- The Washington Times - Monday, December 8, 2003

Anyone’s who still trying to figure out what Hillary Clinton is up to just hasn’t been paying attention. Rodham or not, she’s every inch a Clinton.

If you distract the eye with the right hand, no one will notice you poisoning the pie with the left. No one knows how to do it better than Bill and Hillary.

Fresh from her holiday badwill tour of Baghdad, where she tried to plant doubts and sow fear in the khaki ranks, the senator from Gotham rushed to the Sunday television interview shows to turn one of her other cheeks.

It’s called keeping your options open, the options being (1) one for Hillary, and (2) the other for Hillary. If the Clintons find 2004 uncongenial for the Restoration, they mean to make the year worthless for everyone else. That keeps 2008 in play. Howard Dean and Dick Gephardt are entitled to a private pout, but that’s politics, as taught by the Clintons.

Mzz Clinton was entitled to a pout, too, at least a little one, after she went all the way to Iraq to get her picture taken with the men (and women) in the ranks, and all she got for it was an up close and personal view of George W. Bush serving Thanksgiving dinner to his fighting men. That might as well have been her on the platter, a crispy turkey with drumsticks aglow, surrounded by sweet potatoes and cornbread dressing. (But if you think all the bad luck was Hillary’s, consider the GIs assigned to join her in the chow line. GIs on the scene say the invitation to dine with the president was regarded as a once-in-a-lifetime opportunity; the invitation to sup with the senator was a soldier’s duty.)

The senator used the opportunity not to raise troop morale, but to bash the commander in chief at the expense of his troops. “The obstacles and problems are much greater than the administration usually admits to,” she told them. This bit of morale-builder is of a piece with the liberal mantra: “We support our troops; we just don’t support what they’re doing.” It hardly makes sense, logically or otherwise, to warn that the potion is poison but applaud the hand that administers it. The Democrats don’t mean a word of it, but the president’s critics imagine that it gives them sufficient cover to then say whatever they want. Criticizing the president is not only a senator’s right, of course, but a responsibility.
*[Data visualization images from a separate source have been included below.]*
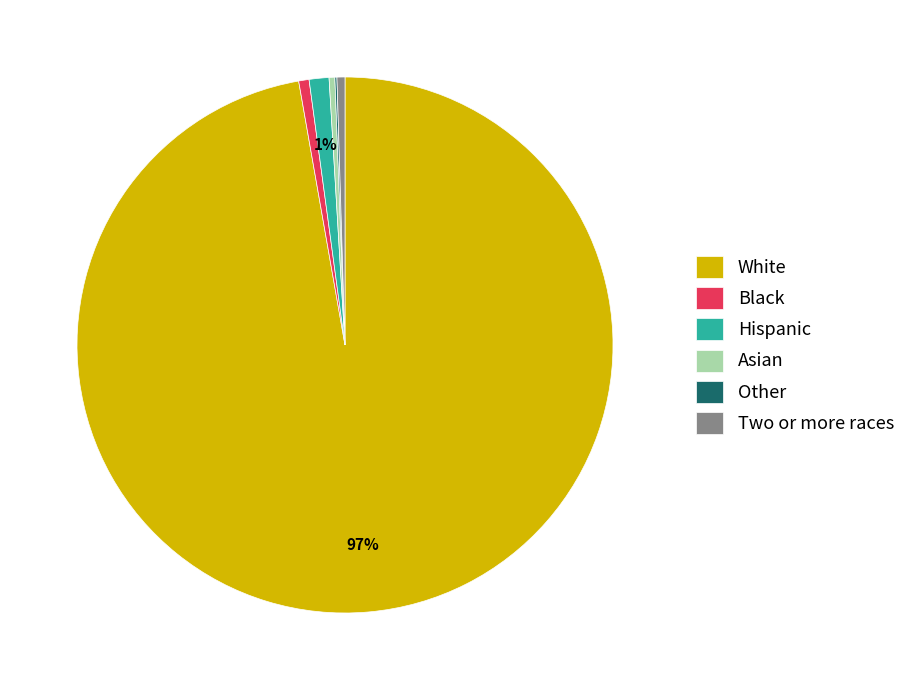

To the nearest percent, what is the combined percentage of Asian and White?

98%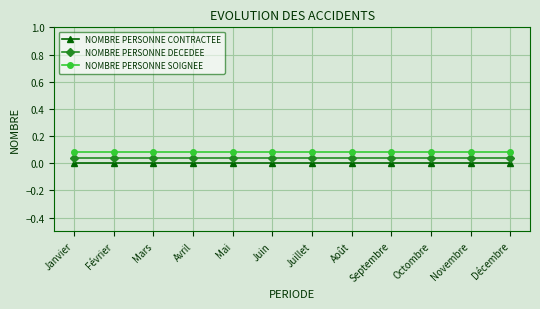

Where is NOMBRE PERSONNE SOIGNEE nearest to the value 0?

Janvier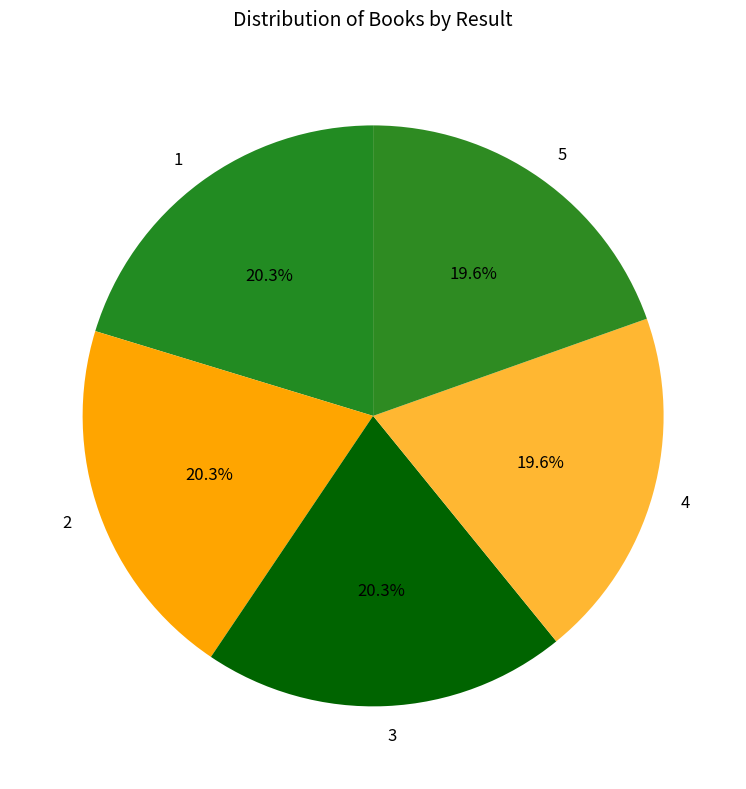

Does any single category account for the majority?

No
The battlefield is just not the place to do it.

No one has ever described the Clintons as a class act — many Bubbas are classy, but not this one, and not his moll. Congressmen have been posing as neutral inspectors on these battlefield visits since the Revolutionary War. Visiting congressmen drove Lincoln’s generals half crazy, and that was before the day of the photo-op. (Mathew Brady could only be in one place at a time, and he preferred the company of corpses to congressmen.) In the event, the congressional visitor is cosseted like a VIP and accompanied by an escort who takes him (or her) only to safely sanitized places. Nobody is going to learn anything important in 24 or 36 hours; that’s not the point of the congressional visit.

Nevertheless, the press and tube often treat the returning congressional visitor as if he’s a newly minted expert, and the public is expected to regard what he says as revealed wisdom. Since Mzz Clinton did her bashing on the battlefield, when she got home she sang new words to her tune. She talked tough, like a hawk with a newly hardened nose, dispensing military sagacity as if she was sure she knew what she was talking about: “We need more troops, and we need a different mix of troops. Whether you agreed or not that we should be in Iraq, failure is not an option.”

Mzz Clinton has the family gift for saying two things at once, and she’s clearly well coached at home. Disappointing the hate-Bush wellsprings in her party by talking semi-sensibly about the war after first engaging in Bush-bashing carries no risk for her; she knows that she could get into the race this morning and lap the field, doubling up Howard Dean. Al Gore’s betrayal of Joe Lieberman in behalf of Howard Dean doesn’t change anything.

Trashing George W. in Iraq and giving him support, as mild as she can make it, keeps the Democrats unsettled and yearning for her. Not this year, she insists, and though it’s never going to be too late for her, maybe she means it. What is clear is that if it’s not this year, she and ol’ Bill will do whatever has to be done to keep the road to 2008 dry and clear.

Wesley Pruden is editor in chief of The Times.